While it would be possible for a sophisticated design team to bring tools together for this job, the whole point of the concept is to make integration simple for scientific teams using HPC platforms. Aldec has done the heavy lifting of designing high-performance Virtex-7-based hardware and creating a software stack that configures everything in a run-time solution. Once the solution is installed on the HPC host, configuration of the programmable logic in the Virtex-7 is done automatically. No specialized knowledge of FPGAs is required to use the platform – scientists simply create code in C, either hand-programmed or auto-generated.
HLS solutions produce RTL that can be hosted directly in an FPGA, delivering good results through automation. Still, some situations demand attention to the last few percentage points of RTL optimization. With over 30 years of experience in designing and optimizing FPGA systems, Aldec offers its RTL Porting Services to achieve the highest possible performance.
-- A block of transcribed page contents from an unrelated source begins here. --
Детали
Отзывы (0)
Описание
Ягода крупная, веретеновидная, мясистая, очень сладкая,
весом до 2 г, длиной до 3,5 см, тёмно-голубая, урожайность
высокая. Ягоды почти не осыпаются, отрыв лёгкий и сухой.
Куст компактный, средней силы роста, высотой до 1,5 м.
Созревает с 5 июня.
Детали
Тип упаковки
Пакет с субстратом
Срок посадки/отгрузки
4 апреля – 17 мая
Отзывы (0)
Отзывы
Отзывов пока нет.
Scientists can generate an accelerated algorithm quickly, then turn it over to Aldec RTL Porting Services to squeeze every advantage from the implementation via hand-tuning with intimate knowledge of Xilinx FPGA architecture and tools.
Less stress, more success
Reconfigurable computing platforms used to require a lot of care and feeding. Today’s high-performance FPGAs and high-level synthesis tools continue evolving. These improvements are approaching the performance of what hand-coded RTL could do – without a tedious translation from C to hardware primitives. Instead of an all-or-nothing solution, C acceleration of critical routines is an easier path allowing the benefits of an HPC platform and a Xilinx Virtex-7 platform to be combined.
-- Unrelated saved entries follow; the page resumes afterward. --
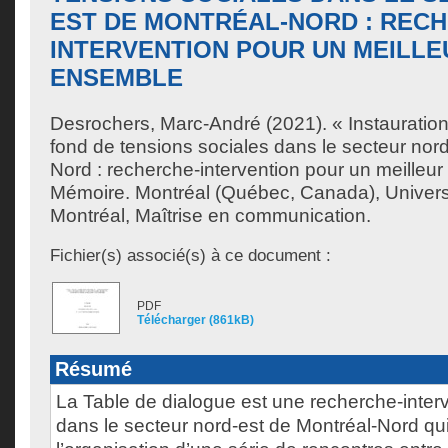
EST DE MONTRÉAL-NORD : REC
INTERVENTION POUR UN MEILLE
ENSEMBLE
Desrochers, Marc-André
(2021). « Instauratio
fond de tensions sociales dans le secteur nord
Nord : recherche-intervention pour un meilleu
Mémoire. Montréal (Québec, Canada), Univer
Montréal, Maîtrise en communication.
Fichier(s) associé(s) à ce document :
PDF
Télécharger (861kB)
Résumé
La Table de dialogue est une recherche-interv
dans le secteur nord-est de Montréal-Nord qu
Aldec’s HES-7 platform and the Proto-AXI software along with the Riviera-PRO simulator have been proven in years of RTL design for FPGAs and ASICs. When fully integrated with Xilinx Vivado HLS or NEC CyberWorkbench, C code drops into place quickly on accelerated hardware. Instead of just bare FPGA hardware, Aldec offers the complete run-time environment, tools, and advisory services to ensure HPC projects succeed.